[Scene images with change listings]

____

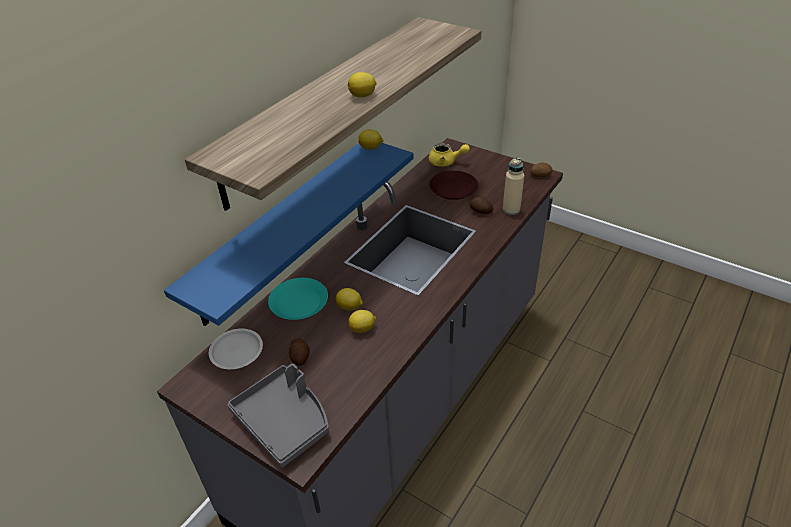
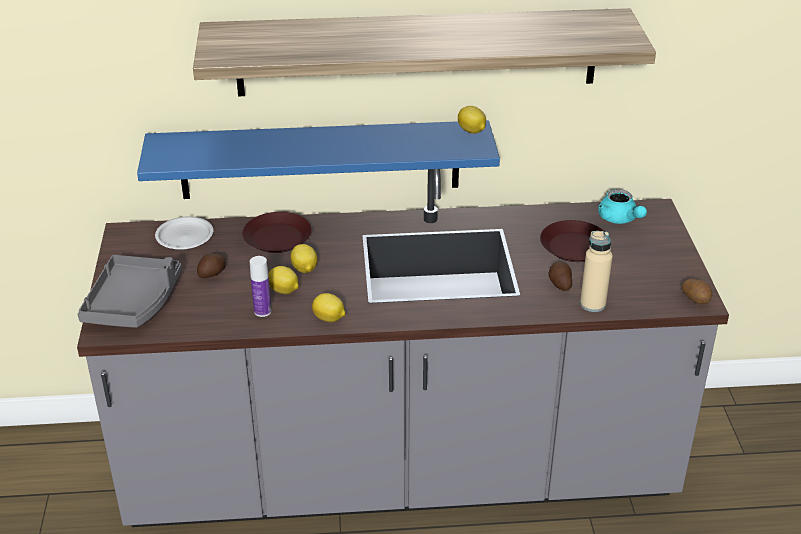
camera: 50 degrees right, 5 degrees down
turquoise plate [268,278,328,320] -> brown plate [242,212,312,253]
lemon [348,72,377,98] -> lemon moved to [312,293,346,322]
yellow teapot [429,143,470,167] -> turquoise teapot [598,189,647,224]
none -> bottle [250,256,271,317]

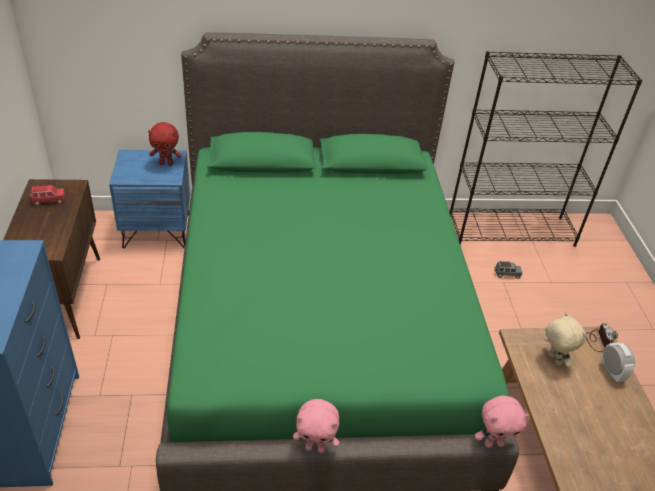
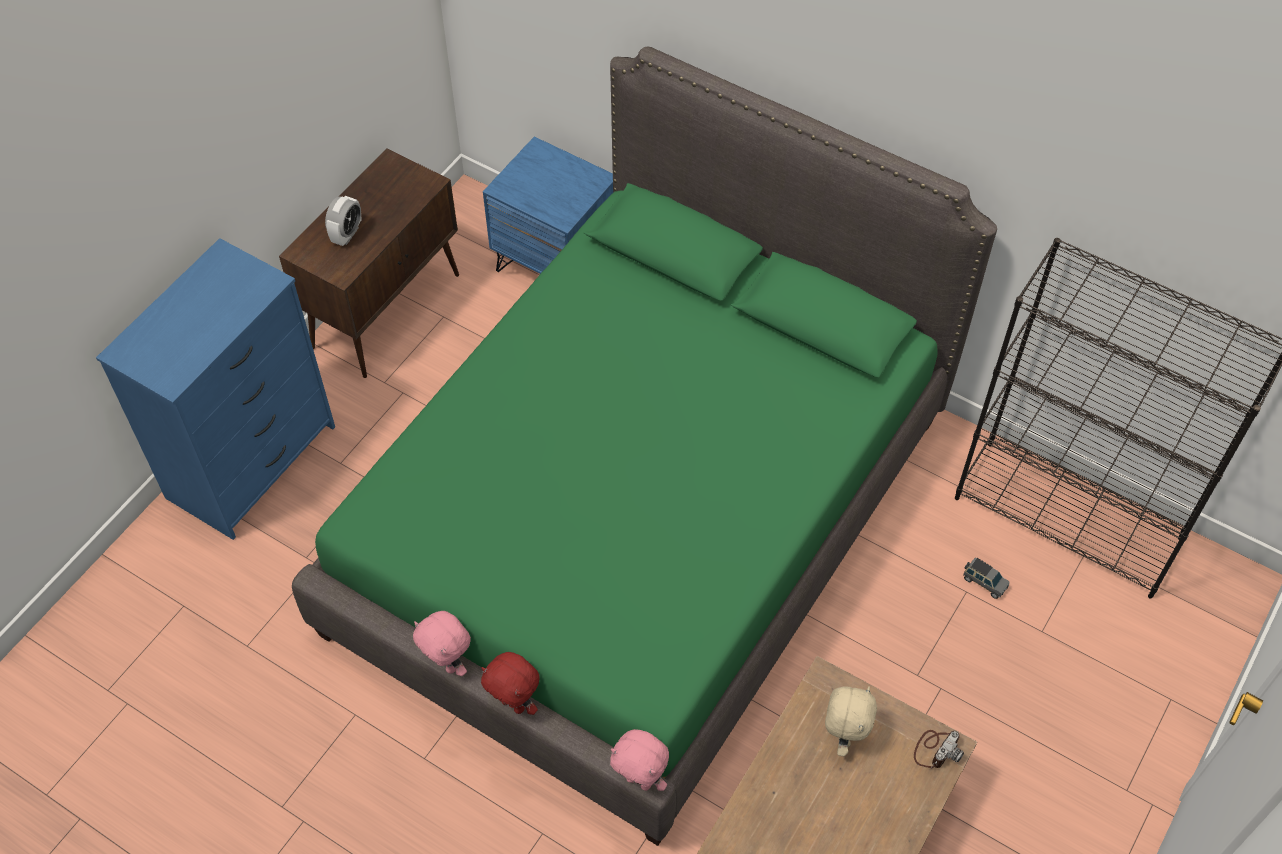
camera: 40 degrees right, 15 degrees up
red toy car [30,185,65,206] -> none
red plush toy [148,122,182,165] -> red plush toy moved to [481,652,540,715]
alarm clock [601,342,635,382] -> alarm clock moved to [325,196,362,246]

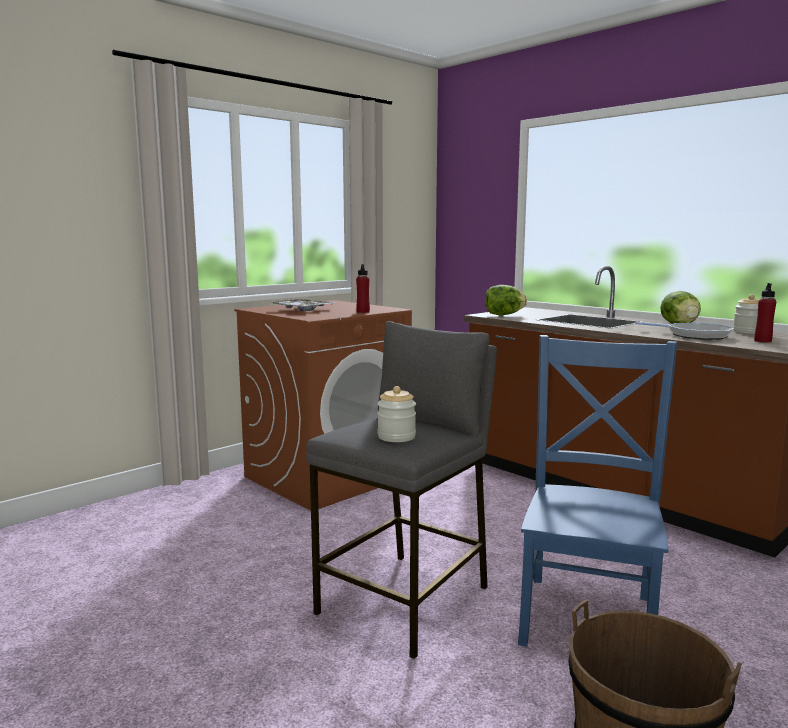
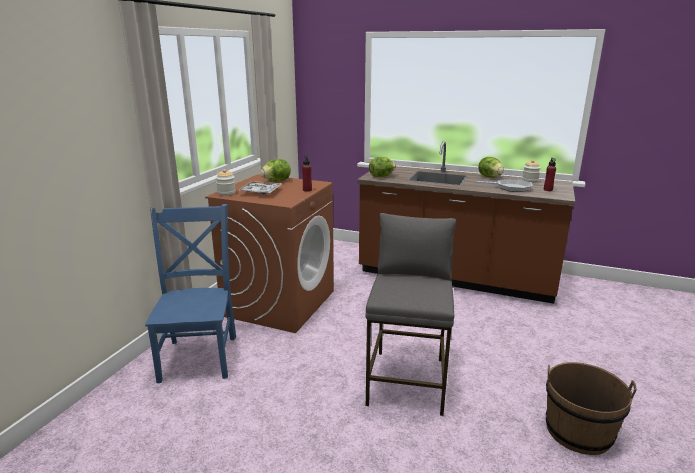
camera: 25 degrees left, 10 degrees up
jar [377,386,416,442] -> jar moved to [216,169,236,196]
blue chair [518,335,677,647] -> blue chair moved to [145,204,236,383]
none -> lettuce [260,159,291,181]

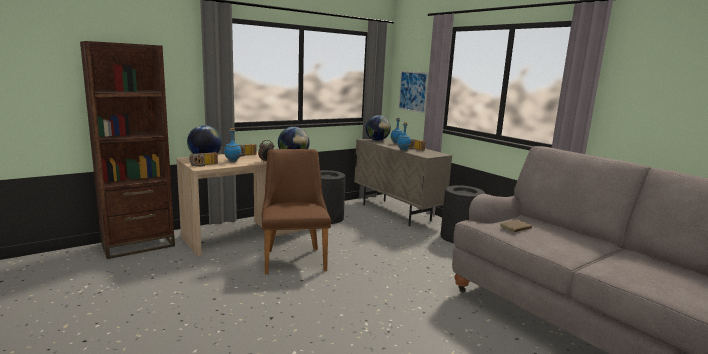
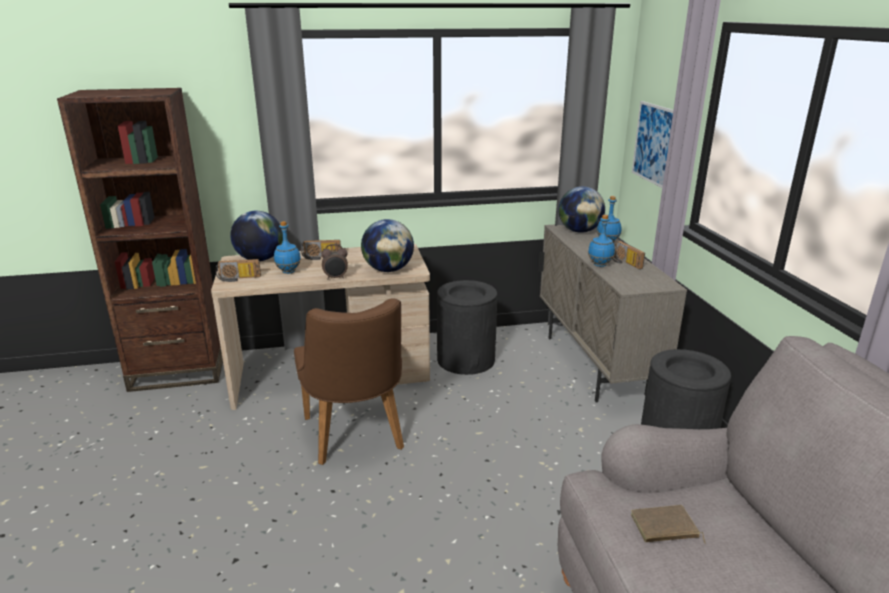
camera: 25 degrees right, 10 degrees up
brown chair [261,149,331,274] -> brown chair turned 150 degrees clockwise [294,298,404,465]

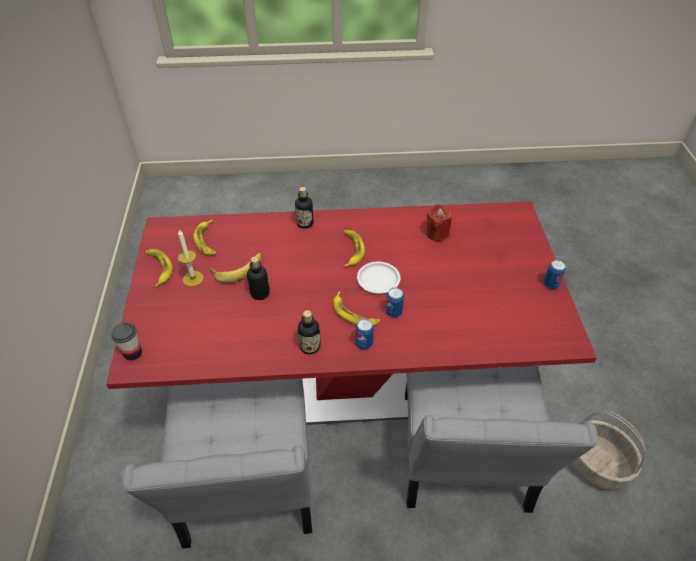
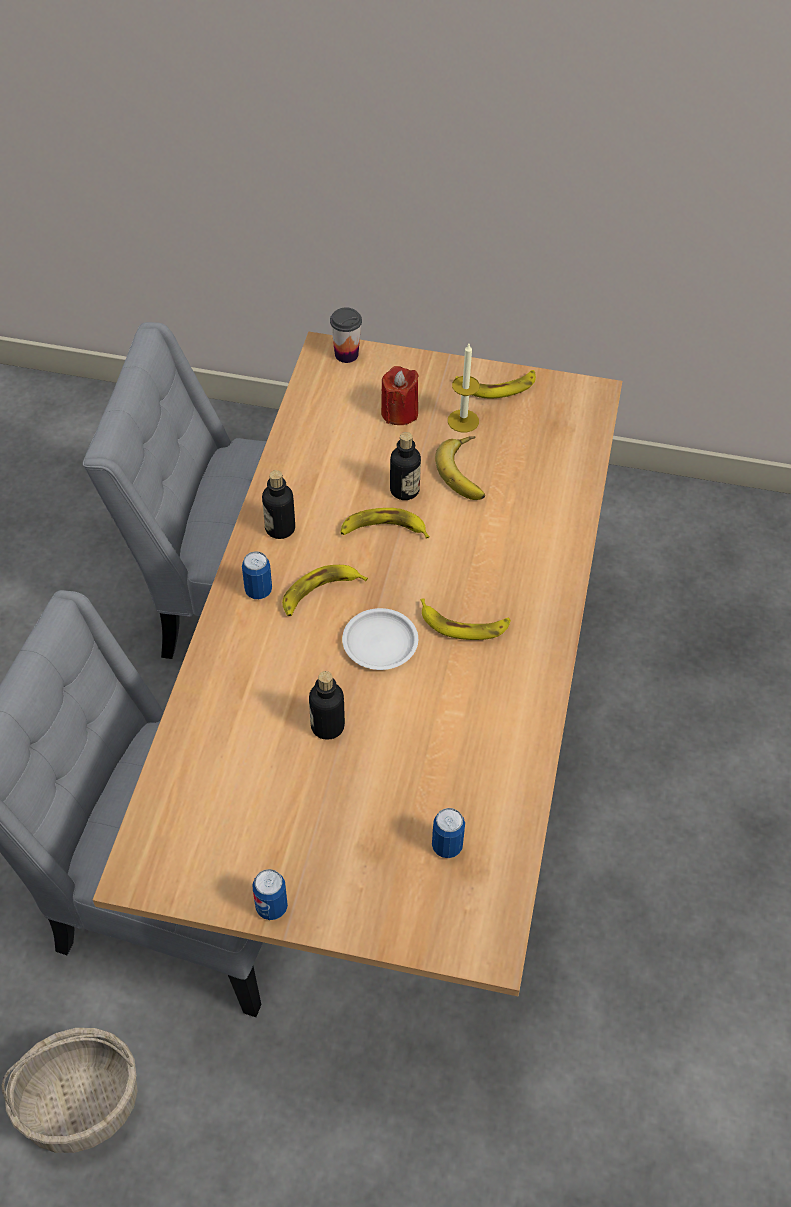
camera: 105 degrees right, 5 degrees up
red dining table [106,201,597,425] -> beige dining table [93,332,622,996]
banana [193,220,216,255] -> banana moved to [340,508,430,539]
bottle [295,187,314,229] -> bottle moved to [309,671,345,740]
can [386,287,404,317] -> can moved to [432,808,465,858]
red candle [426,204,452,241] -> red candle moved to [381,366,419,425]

____

— About this exercise —
Please return, exactly and with pictures omitted, the lines from the line holding "none -> lettuce [260,159,291,181]" through the end of the data above, inclusive.

— Expected answer —
none -> lettuce [260,159,291,181]

camera: 25 degrees right, 10 degrees up
brown chair [261,149,331,274] -> brown chair turned 150 degrees clockwise [294,298,404,465]

camera: 105 degrees right, 5 degrees up
red dining table [106,201,597,425] -> beige dining table [93,332,622,996]
banana [193,220,216,255] -> banana moved to [340,508,430,539]
bottle [295,187,314,229] -> bottle moved to [309,671,345,740]
can [386,287,404,317] -> can moved to [432,808,465,858]
red candle [426,204,452,241] -> red candle moved to [381,366,419,425]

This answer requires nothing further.